Using configs

This page covers runtime operations on config instances: reading and modifying fields, comparing and copying instances, making them read-only, and saving or loading values.

Accessing and setting fields

cfg = ProcessingConfig()

cfg.iterations   # 100 - dot access
cfg["mode"]      # 'fast' - dict-style access

cfg.iterations = 200       # dot assignment
cfg["mode"] = "thorough"   # dict-style assignment

list(cfg.keys())   # ['iterations', 'threshold', 'label', 'mode', 'verbose']
cfg.values()       # [200, 0.5, 'run_01', 'thorough', False]
dict(cfg.items())  # {'iterations': 200, ..., 'mode': 'thorough', ...}

Updating

update() applies several field changes at once. Each value goes through the same descriptor validation as direct assignment, and validate() is called at the end to enforce cross-field invariants:

cfg.update({"iterations": 50, "threshold": 0.8})

Comparison

Two config instances compare equal when all their field values are equal:

cfg1 = ProcessingConfig()
cfg2 = ProcessingConfig()
cfg1 == cfg2   # True

cfg1.mode = "thorough"
cfg1 == cfg2   # False

Copying and diffing

copy() returns a new instance with the same field values. Pass keyword arguments to override specific fields in the copy:

base = ProcessingConfig()
modified = base.copy(iterations=500, mode="thorough")

diff() returns a dict of the fields that differ between two instances of the same type:

base.diff(modified)
# {'iterations': (100, 500), 'mode': ('fast', 'thorough')}

See Callable fields and copy() for important behaviour to know about when the config has callable (computed) defaults.

Freezing

freeze() makes an instance read-only. Any subsequent field assignment raises FrozenConfigError:

cfg = ProcessingConfig()
cfg.freeze()

Collected data

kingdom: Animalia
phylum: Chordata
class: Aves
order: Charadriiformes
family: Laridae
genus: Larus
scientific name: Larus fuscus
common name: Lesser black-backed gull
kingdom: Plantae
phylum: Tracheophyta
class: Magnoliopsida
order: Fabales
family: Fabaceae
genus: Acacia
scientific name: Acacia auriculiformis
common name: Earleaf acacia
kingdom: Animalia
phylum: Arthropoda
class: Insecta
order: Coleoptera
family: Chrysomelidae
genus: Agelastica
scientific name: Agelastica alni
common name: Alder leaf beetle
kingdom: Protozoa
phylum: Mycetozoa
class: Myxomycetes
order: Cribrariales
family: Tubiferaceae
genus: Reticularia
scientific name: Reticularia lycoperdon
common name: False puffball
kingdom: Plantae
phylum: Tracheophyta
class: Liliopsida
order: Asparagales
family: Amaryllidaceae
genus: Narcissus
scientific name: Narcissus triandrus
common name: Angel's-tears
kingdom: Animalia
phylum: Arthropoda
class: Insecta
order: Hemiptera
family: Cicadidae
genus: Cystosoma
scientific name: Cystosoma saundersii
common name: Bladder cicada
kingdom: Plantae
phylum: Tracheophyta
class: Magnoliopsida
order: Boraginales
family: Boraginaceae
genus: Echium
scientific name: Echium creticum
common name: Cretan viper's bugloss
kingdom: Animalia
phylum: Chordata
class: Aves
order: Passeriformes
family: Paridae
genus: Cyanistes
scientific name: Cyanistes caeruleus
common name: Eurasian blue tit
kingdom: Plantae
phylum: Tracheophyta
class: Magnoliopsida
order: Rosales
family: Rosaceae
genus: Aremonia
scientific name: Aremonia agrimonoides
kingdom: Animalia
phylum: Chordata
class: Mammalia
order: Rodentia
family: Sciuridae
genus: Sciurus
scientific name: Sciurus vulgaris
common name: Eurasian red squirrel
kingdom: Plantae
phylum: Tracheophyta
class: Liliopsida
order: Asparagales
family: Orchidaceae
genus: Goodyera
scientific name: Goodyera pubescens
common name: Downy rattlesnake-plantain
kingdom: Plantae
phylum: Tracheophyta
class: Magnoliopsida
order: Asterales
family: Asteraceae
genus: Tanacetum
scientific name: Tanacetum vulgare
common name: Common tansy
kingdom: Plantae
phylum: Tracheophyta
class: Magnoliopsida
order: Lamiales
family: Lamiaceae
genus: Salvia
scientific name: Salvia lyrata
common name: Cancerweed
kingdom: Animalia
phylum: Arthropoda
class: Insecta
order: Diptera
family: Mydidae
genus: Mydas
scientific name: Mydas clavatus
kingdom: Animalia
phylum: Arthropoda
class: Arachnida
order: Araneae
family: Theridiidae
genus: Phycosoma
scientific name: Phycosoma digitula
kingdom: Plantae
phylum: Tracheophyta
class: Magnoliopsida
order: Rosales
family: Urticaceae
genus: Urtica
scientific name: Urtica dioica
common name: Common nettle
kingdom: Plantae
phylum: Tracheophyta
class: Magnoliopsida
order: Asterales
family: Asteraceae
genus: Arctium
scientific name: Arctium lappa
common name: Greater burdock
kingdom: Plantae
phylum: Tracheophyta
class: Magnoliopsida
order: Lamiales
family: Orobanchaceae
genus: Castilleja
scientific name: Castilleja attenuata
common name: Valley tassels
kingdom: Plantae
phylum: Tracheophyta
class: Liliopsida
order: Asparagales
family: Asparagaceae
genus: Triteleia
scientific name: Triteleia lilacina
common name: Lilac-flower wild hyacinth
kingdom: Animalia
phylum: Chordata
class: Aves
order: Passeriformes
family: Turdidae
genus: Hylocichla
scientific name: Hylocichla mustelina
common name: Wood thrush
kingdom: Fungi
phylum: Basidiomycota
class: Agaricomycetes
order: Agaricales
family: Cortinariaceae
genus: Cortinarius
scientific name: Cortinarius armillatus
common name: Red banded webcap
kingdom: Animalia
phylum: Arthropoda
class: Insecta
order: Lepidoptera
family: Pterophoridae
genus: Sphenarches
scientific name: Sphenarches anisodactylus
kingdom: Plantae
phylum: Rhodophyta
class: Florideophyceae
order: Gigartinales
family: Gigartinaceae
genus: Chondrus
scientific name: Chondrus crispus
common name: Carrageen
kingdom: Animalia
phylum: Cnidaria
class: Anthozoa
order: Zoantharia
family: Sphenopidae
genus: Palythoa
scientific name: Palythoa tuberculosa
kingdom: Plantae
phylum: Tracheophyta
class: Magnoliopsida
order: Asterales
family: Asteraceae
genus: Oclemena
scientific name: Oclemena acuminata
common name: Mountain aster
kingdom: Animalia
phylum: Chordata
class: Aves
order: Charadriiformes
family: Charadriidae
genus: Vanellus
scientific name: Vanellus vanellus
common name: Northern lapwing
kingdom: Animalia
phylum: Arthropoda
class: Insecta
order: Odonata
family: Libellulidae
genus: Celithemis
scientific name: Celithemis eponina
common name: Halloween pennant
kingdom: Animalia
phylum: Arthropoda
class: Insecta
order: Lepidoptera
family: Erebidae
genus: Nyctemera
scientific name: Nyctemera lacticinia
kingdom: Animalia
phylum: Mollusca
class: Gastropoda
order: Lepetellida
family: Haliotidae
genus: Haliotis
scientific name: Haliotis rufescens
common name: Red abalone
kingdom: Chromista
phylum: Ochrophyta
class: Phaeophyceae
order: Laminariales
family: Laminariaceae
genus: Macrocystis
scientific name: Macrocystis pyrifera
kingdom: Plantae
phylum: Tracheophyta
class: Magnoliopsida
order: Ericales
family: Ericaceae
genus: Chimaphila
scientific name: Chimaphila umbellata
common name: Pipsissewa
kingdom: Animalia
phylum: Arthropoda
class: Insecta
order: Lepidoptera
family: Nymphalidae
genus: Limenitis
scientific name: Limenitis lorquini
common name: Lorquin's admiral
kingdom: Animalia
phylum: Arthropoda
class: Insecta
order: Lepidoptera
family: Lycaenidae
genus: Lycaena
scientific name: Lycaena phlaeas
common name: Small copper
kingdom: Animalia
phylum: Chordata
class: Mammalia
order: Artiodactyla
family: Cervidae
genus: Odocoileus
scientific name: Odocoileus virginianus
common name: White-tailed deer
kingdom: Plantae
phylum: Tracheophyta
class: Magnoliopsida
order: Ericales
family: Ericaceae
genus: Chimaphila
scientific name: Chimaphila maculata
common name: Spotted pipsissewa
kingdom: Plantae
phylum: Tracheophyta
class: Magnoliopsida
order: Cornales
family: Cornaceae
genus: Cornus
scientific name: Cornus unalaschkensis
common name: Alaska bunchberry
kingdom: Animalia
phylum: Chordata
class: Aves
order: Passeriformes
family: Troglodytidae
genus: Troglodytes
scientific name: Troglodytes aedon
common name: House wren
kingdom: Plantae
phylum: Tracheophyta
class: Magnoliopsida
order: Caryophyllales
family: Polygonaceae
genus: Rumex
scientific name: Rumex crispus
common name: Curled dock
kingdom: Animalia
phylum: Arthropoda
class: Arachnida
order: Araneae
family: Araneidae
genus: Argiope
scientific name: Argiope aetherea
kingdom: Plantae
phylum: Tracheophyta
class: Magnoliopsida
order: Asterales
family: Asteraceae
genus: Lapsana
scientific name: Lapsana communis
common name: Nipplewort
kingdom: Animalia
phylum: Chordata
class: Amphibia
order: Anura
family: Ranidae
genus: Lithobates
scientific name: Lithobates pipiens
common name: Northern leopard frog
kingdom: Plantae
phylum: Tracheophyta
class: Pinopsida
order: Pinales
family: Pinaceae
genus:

:: Task instructions ::
1. According to the page on using configs, what does diff() return?
2. Please decide whether each statement agrees with the page on using configs, answering yes or no and quoting the deciding words.
(a) update() calls validate() at the end to enforce cross-field invariants.
(b) Two config instances compare equal only when they are the same object.
(c) copy() accepts keyword arguments that override specific fields in the copy.
3. Summarize the page on using configs in two sentences.

:: Responses by item number ::
1. A dict of the fields that differ between two instances of the same type.

2.
(a) Yes: "validate() is called at the end to enforce cross-field invariants"
(b) No: "Two config instances compare equal when all their field values are equal"
(c) Yes: "Pass keyword arguments to override specific fields in the copy"

3. The page on using configs covers runtime operations on config instances: reading and modifying fields, comparing and copying instances, making them read-only, and saving or loading values. Fields can be read and set with dot or dict-style access, update() changes several fields at once with validation, copy() and diff() duplicate and compare instances, and freeze() makes an instance read-only.